Daniela es profesora de educación física y vive y trabaja –antes como profe, ahora como directiva-- hace muchos años en el barrio. Si se le pregunta cuál es el sueño, el objetivo que se puso al asumir este lugar, habla de “una escuela de puertas abiertas”. "Creo que el desafío más grande es que la escuela pueda ser parte del barrio, porque aquí a veces se la siente como algo separado, o a lo que acceden pocos. El vínculo aparece a priori distanciado, hay que trabajar para acortarlo", cuenta, sintentizando tal vez el dilema que enfrenta toda "institución" inserta en "lo popular". 

Por eso, reflexiona, si algo bueno dejó esta pandemia en el balance general, es esa posibilidad de tender un inesperado puente gracias a la virtualidad posible, una manera impensada de "entrar" a las casas de las familias. "Es loco porque no nos pudimos ver, pero se afianzaron vínculos con las comunidades. Sentí que el jardín fue a la casa y que en las casas nos esperaban, creo que eso hay que sostenerlo aunque pase la pandemia", analiza. 

Tratándose de nivel inicial, ese vínculo también pasó, inesperadamente, por aprender a jugar. "Para jugar hay que estar con el otro, físicamente, no basta con la pantalla. Y para jugar hay que estar disponible. Fue todo un aprendizaje para las familias ese estar disponibles; saber, poder, querer, estar para jugar", cree Daniela. 

Lo que quedó de eso, más allá de todo lo difícil y hasta dramático que atravesaron las familias, es saldo a favor. También lo que se perfila este año, con la presencialidad reducida. "Los grupos eran de 28, 30 chicos, y ahora están divididos. Estamos disfrutando de la charla con los pibes, los comentarios, los detalles. Los tiempos son diferentes y se aprovechan de modo diferente", concluye Daniela.  ¿Algo de lo virtual puede quedar de aquí en más incorporado a la enseñanza? Daniela no lo cree necesario en el nivel incial, más que como un "complemento" a todo lo otro, ireemplazable, que ocurre en la sala. 

DISTANCIA FISICA

Hay algo a lo que Daniela dice que no se va a acostumbrar jamás, y que espera que sí acabe tan pronto como termine la pandemia: la distancia física, la falta de contacto que trastoca los juegos y el trabajo cotidiano con nenes y nenas de entre 3 y 5 años. Una edad que, básicamente, está hecha de contactos físicos.

“Los veo cada uno en su lugarcito, sin salirse de ahí, y no lo puedo creer. Me da impresión que los niños estén tan quietitos, contra todos nuestros pronósticos, por ahora se quedan en su lugar", se ríe Daniela. 

En la provincia de Buenos Aires el nivel incial se rige por un documento que plantea que la distancia, así como el uso del barbijo, es recomendable pero no obligatoria, por ser insostenible en esta edad. "La verdad es que cuando una tiene que consolar a un niño, lo abraza. te abre los brazos para saludarte, también. Con el que se puede se hace puño o codito, pero si pide abrazo, no se esquiva", cuenta.  "No vamos a proponer juegos donde estén uno al lado del otro. Si un niño se para y va a jugar con otro, no pasa nada. Pero ya la disposición espacial hace que lo hagan poco", comenta.  
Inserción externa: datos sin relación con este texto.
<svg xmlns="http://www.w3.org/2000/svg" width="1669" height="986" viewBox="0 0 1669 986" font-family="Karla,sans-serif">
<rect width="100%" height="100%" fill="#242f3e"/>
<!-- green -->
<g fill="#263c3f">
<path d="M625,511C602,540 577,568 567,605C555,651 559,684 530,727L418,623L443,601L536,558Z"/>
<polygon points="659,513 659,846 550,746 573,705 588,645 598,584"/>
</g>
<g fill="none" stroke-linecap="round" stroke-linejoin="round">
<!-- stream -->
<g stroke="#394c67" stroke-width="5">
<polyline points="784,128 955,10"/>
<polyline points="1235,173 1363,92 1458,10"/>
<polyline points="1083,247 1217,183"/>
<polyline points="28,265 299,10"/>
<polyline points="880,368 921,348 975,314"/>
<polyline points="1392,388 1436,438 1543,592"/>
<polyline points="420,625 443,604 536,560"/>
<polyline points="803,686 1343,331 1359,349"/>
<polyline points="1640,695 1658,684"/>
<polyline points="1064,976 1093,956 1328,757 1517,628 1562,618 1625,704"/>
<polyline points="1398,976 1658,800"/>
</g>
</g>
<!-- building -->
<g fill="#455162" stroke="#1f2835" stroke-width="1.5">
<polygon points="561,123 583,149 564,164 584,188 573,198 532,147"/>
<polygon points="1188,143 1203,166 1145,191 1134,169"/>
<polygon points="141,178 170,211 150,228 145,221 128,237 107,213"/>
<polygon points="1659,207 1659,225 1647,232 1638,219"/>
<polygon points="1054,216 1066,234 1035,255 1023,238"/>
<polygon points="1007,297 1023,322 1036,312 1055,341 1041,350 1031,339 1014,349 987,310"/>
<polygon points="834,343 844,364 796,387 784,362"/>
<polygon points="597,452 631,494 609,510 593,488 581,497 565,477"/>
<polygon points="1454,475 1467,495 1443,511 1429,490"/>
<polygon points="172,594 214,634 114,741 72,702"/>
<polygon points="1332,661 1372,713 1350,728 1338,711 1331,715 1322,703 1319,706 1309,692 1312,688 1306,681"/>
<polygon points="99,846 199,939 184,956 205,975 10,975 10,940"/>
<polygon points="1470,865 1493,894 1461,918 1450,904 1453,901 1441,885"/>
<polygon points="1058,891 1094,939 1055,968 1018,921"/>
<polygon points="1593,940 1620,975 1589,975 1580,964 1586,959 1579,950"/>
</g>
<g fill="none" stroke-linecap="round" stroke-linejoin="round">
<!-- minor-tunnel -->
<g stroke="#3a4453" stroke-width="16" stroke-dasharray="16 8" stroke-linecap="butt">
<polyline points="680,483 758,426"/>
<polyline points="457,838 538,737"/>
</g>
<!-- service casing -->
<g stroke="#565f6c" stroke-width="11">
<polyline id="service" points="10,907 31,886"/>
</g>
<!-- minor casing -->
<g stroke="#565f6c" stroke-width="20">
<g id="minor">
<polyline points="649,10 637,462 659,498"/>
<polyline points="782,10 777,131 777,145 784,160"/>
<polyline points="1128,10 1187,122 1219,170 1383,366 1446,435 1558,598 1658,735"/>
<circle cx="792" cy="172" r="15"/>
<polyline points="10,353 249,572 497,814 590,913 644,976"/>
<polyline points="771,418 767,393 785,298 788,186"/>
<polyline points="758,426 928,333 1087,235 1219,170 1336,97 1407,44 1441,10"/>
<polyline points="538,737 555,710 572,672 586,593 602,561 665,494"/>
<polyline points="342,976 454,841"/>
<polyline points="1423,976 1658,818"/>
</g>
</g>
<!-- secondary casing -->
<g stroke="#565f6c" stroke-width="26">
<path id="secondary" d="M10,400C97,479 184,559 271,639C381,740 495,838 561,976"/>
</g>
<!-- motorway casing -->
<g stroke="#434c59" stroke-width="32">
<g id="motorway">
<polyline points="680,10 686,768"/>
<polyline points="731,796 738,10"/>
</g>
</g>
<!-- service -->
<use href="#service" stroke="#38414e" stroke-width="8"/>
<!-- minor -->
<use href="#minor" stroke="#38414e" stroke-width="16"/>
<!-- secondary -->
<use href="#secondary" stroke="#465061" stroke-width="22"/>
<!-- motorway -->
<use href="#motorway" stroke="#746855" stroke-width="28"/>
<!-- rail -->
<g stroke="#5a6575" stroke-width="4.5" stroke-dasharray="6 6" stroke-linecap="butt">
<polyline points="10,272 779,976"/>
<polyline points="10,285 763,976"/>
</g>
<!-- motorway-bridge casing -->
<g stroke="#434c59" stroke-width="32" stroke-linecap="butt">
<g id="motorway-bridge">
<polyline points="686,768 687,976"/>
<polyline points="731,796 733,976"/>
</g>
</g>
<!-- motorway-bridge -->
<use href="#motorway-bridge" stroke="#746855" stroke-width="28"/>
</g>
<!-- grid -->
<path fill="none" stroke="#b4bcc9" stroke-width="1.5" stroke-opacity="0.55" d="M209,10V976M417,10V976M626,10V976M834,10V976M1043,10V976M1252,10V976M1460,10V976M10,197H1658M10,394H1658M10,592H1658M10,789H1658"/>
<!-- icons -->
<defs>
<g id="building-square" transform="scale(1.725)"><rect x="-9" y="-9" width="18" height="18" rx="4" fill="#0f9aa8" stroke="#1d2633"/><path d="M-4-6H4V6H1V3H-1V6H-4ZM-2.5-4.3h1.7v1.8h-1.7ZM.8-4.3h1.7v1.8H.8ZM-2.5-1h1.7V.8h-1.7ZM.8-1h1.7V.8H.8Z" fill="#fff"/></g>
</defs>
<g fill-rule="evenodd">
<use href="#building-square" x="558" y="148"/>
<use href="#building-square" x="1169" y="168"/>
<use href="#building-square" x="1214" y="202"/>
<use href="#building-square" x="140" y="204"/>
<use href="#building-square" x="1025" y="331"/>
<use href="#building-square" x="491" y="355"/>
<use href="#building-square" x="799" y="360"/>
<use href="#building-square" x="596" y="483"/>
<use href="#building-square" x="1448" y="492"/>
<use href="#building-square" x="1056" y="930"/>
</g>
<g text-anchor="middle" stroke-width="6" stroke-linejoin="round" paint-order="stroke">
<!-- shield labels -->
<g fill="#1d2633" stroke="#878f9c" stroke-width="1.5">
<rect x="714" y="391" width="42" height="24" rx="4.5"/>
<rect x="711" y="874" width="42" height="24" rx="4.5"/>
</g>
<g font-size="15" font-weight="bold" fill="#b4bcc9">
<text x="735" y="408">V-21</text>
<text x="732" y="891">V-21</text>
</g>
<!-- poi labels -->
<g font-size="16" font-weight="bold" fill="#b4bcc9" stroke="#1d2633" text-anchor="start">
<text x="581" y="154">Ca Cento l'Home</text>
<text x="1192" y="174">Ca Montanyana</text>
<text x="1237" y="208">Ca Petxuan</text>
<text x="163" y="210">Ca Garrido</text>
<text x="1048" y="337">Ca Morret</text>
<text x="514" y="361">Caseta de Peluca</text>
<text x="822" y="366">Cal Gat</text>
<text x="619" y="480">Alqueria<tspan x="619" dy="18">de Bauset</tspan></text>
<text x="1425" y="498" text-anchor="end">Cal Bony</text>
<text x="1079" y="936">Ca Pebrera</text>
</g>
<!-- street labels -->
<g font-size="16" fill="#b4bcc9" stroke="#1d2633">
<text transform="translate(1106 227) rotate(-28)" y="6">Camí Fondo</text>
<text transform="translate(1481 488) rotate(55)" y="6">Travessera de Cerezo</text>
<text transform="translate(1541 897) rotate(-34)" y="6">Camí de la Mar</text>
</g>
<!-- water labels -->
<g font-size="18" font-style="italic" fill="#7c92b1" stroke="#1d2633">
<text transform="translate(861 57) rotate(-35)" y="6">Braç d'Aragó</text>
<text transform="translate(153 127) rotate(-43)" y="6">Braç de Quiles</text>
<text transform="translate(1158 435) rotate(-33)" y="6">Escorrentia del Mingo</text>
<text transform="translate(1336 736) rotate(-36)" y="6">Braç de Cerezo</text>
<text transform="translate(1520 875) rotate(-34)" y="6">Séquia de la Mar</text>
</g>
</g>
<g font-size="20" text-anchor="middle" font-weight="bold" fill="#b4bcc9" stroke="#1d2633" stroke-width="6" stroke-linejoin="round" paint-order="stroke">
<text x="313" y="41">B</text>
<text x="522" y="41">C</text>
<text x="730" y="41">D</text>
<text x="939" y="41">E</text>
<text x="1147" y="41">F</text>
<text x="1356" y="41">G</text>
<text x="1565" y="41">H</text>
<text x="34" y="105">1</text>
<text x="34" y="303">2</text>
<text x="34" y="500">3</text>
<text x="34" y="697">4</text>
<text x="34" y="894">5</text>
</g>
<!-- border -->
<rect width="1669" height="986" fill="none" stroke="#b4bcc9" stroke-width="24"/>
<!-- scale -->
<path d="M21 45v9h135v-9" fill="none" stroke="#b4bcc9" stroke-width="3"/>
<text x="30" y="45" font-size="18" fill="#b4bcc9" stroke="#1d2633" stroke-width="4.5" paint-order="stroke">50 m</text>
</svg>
Militante de Suteba, de familia docente y también militante (su padre es Héctor "Pichi" Sposato, Secretario General de la CTA Matanza), Daniela dice que se siente "atravesada por la organización", y que desde allí entiende su rol de maestra, y en la pandemia. Agradece que la vuelta a la presencialidad haya sido "cuidada y acordada con las trabajadoras". como buena docente, apuesta a que después de que haya pasado todo esto (con la forma que adquiera ese después) sea posible que quede, a pesar de todo, un aprendizaje.